Agricultural Research Service

Title: Epicuticular Wax Structure in Plants in Relation to Atmospheric Pollution

Author
item Krause, Charles

Submitted to: International Conference on Plants and Environmental Pollution
Publication Type: Proceedings
Publication Acceptance Date: November 26, 1996
Publication Date: N/A

Technical Abstract: The first plant structure to be usually affected by environmental insult is epicuticular wax. Cuticular surface properties depend on the layer of crystalline or amorphic epicuticular wax. Whether man-made or natural, toxic deposition that impinges on cuticular surfaces can significantly affect plant health. Diagnostic evidence exists as morphological clues or chemical trace quantities of chemical residues left by gaseous, particulate or aqueous deposition.
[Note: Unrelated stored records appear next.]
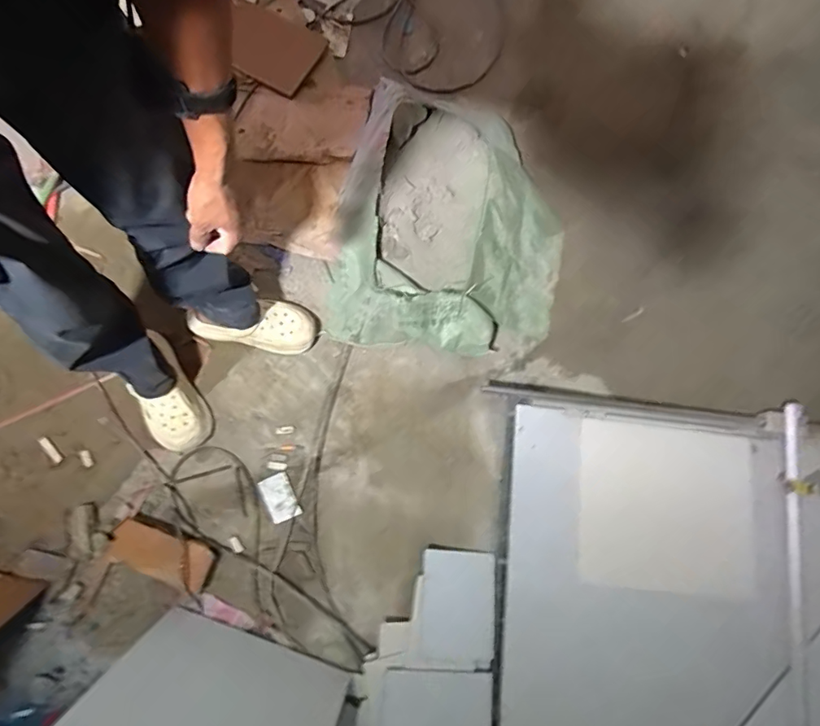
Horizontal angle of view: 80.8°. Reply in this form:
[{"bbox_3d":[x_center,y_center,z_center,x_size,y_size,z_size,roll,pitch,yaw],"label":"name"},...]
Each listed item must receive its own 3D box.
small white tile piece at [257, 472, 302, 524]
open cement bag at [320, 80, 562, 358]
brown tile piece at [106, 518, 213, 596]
[{"bbox_3d":[-0.286,0.295,1.053,0.064,0.010,0.098,-26,80,-10],"label":"small white tile piece"},{"bbox_3d":[0.110,-0.343,1.140,0.544,0.137,0.648,9,76,-2],"label":"open cement bag"},{"bbox_3d":[-0.516,0.392,0.990,0.205,0.024,0.090,22,76,1],"label":"brown tile piece"}]

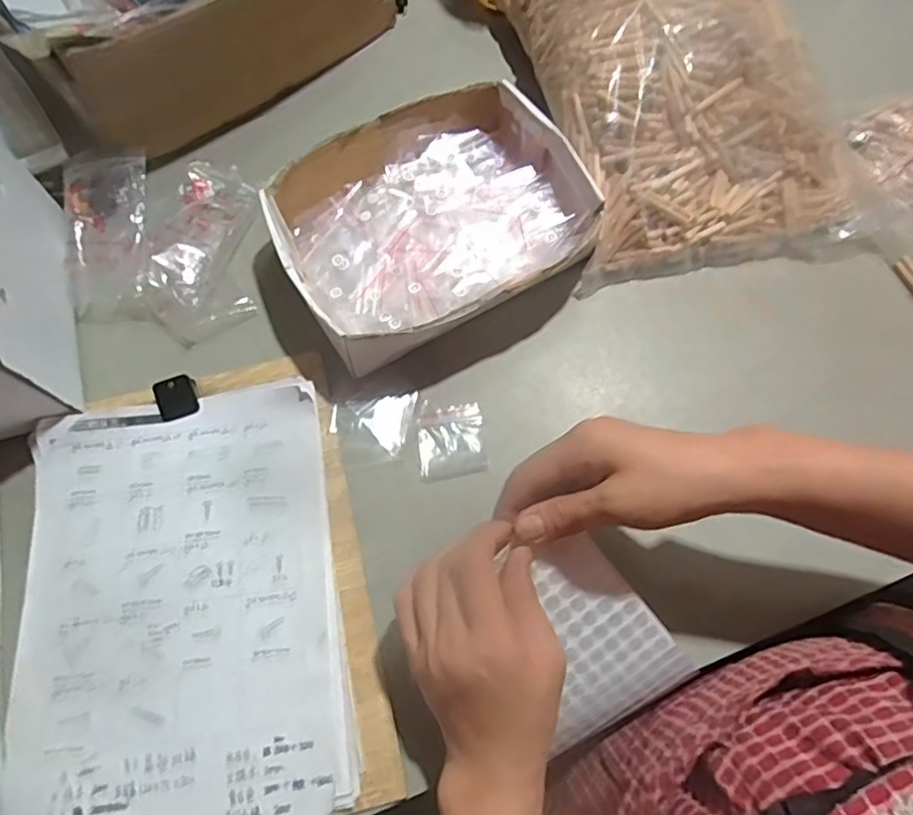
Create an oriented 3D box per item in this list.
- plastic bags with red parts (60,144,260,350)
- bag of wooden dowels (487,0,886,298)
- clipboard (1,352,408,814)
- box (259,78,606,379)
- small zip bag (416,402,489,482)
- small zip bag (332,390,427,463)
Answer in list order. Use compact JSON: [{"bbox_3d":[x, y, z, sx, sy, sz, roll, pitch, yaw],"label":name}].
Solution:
[{"bbox_3d":[-0.255,-0.143,0.528,0.153,0.030,0.178,-6,70,-1],"label":"plastic bags with red parts"},{"bbox_3d":[0.204,-0.289,0.555,0.257,0.096,0.326,-10,70,-2],"label":"bag of wooden dowels"},{"bbox_3d":[-0.182,0.126,0.435,0.232,0.021,0.311,-13,70,-4],"label":"clipboard"},{"bbox_3d":[-0.019,-0.152,0.517,0.242,0.059,0.204,-28,72,-9],"label":"box"},{"bbox_3d":[-0.004,0.026,0.483,0.050,0.005,0.055,-6,70,-1],"label":"small zip bag"},{"bbox_3d":[-0.059,0.014,0.484,0.069,0.006,0.055,-10,70,-3],"label":"small zip bag"}]

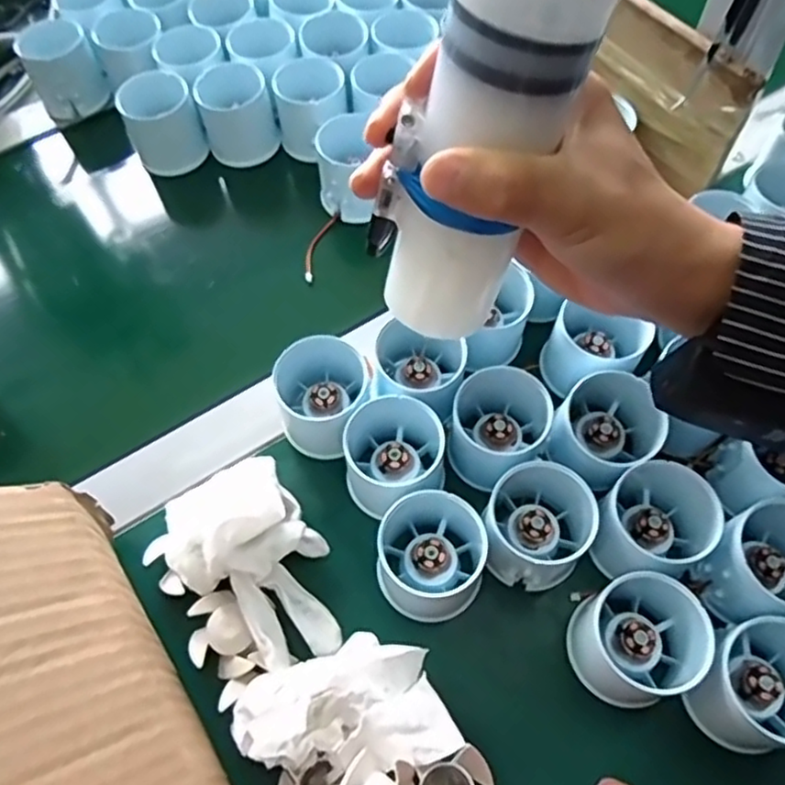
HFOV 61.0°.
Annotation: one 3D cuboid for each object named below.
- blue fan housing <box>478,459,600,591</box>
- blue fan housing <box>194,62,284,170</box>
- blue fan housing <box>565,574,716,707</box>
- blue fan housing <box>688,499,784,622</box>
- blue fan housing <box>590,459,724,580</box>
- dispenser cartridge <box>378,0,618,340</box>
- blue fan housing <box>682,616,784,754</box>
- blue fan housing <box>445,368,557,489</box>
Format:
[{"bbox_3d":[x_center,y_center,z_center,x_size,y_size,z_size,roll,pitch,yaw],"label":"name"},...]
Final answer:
[{"bbox_3d":[0.073,0.068,0.341,0.054,0.049,0.051,0,61,1],"label":"blue fan housing"},{"bbox_3d":[-0.117,-0.209,0.496,0.051,0.051,0.049,0,61,1],"label":"blue fan housing"},{"bbox_3d":[0.119,0.117,0.316,0.057,0.052,0.056,0,61,1],"label":"blue fan housing"},{"bbox_3d":[0.183,0.085,0.325,0.055,0.044,0.049,-16,62,-7],"label":"blue fan housing"},{"bbox_3d":[0.129,0.067,0.339,0.054,0.049,0.054,0,61,1],"label":"blue fan housing"},{"bbox_3d":[0.034,-0.098,0.255,0.046,0.192,0.043,-17,62,-23],"label":"dispenser cartridge"},{"bbox_3d":[0.170,0.134,0.303,0.055,0.047,0.054,28,65,15],"label":"blue fan housing"},{"bbox_3d":[0.056,0.017,0.366,0.061,0.040,0.053,36,68,19],"label":"blue fan housing"}]

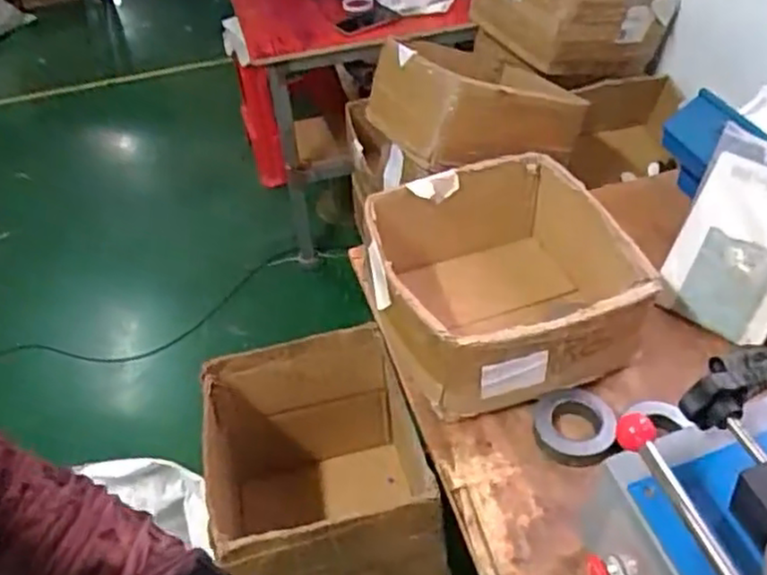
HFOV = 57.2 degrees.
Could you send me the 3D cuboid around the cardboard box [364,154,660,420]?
[{"bbox_3d":[0.165,-0.008,1.020,0.340,0.177,0.333,-12,44,-8],"label":"cardboard box"}]

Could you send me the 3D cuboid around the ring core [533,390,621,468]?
[{"bbox_3d":[0.256,0.188,0.938,0.106,0.041,0.102,-2,44,2],"label":"ring core"}]

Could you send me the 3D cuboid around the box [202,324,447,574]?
[{"bbox_3d":[-0.100,0.317,1.097,0.291,0.363,0.352,-11,44,-7],"label":"box"}]

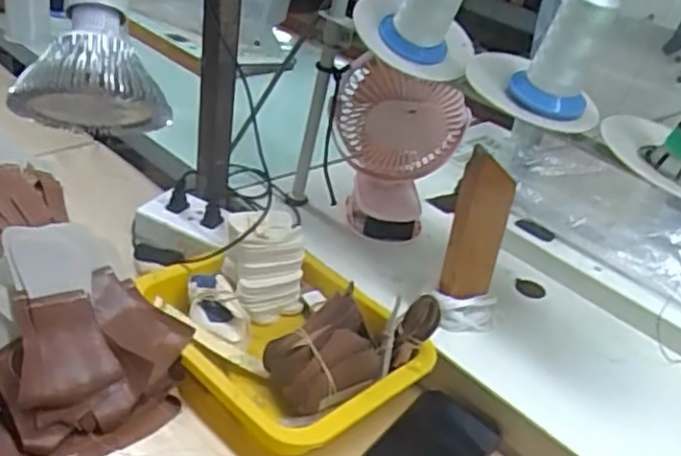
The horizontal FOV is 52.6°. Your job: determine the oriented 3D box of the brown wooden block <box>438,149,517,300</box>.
[{"bbox_3d":[0.129,0.010,0.654,0.049,0.172,0.030,15,35,12],"label":"brown wooden block"}]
Gaseous pollutants (SO2, O3, PAN, etc.), road deicing salt (NaCl), industrial particulate pollution, acid precipitation, and pesticides, can directly and indirectly alter epicuticular wax properties. Direct analysis of plant surface injury induced by atmospheric pollution is facilitated by electron beam analysis (EBA), a combination of scanning electron microscopy, energy dispersive x-ray microanalysis and digital beam control. Exogenous agents or the developmental effects of such agents are then characterized by their form, shape and chemistry in a nondestructive mode using EBA. While the overall impact of the above phytotoxic agents isn't fully understood, epicuticular wax modification could contribute to decline diseases that continue to be associated with perennial plants worldwide.